The Exhaustion of Conforming
What pained me most was the realization that in order to truly “fit” in many mental health spaces, I would have to conform to a Western framework of healing. I would have to package my pain in ways that were palatable, understandable to white clinicians. I would have to flatten the complex intersections of race, culture, gender, trauma, and survival that shaped my experience.
It was exhausting. And it reinforced the lie that maybe my pain wasn’t valid. That maybe I didn’t belong in these spaces after all.
A Shifting Perspective
Thankfully, my perspective has changed. Through education, through community, through my own healing work, I’ve come to understand that not being okay is okay—and that intersectionality matters more than most of these spaces are willing to admit.
I now see clearly that the mental health spaces I accessed in the past lacked intersectionality in their analyses. They didn’t know how to hold space for someone at the crossroads of being Black, African, immigrant, traumatized, and highly functioning. And when systems lack that understanding, they unintentionally perpetuate harm.
We have made progress—slowly. There is more conversation now about intersectionality, about cultural humility, about trauma-informed care. But there is still a long way to go.
What I Wish Mental Health Spaces Knew
If I could speak directly to those shaping mental health spaces, I would say this:
Educate yourselves. Not just about symptoms and diagnoses, but about cultures. About how different demographics carry pain, express emotion, survive trauma. About how different it is to live in a world where your existence itself is politicized.

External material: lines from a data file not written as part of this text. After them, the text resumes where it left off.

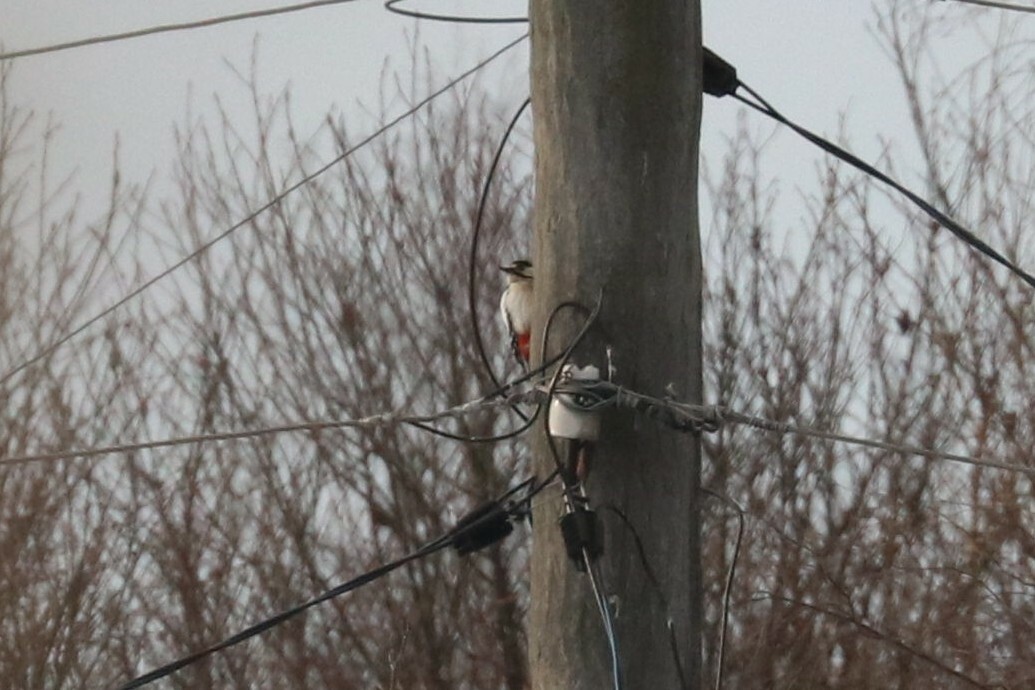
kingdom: Animalia
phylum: Chordata
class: Aves
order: Piciformes
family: Picidae
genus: Dendrocopos
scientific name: Dendrocopos major
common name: Great spotted woodpecker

Intersectionality is not a buzzword. It is a powerful lens. In Indigenous thought, there is a concept called Two-Eyed Seeing—the ability to honor both Indigenous and Western ways of knowing. Mental health spaces need to cultivate this kind of vision. They need to stop forcing people to conform and start meeting them where they are.
To Those Who Feel Invisible Now
And to anyone reading this who feels invisible in therapy, I want to say:
Your discouragement is real.
Your pain is real.
Your exhaustion is real.
It is not “in your head.” It is not a failure on your part. It is the product of years—generations—of survival-based living. You are carrying burdens that were never meant to be carried alone.
And if your therapist cannot hold your intersectionality—leave them. Keep searching. The right person will honor your full humanity, not just your symptoms. You do not have to shrink to survive. You deserve to be seen, fully, as you are.
You deserve a space where you are not invisible.
And I promise you: those spaces exist.
They are worth seeking.
And you are worth the journey to find them.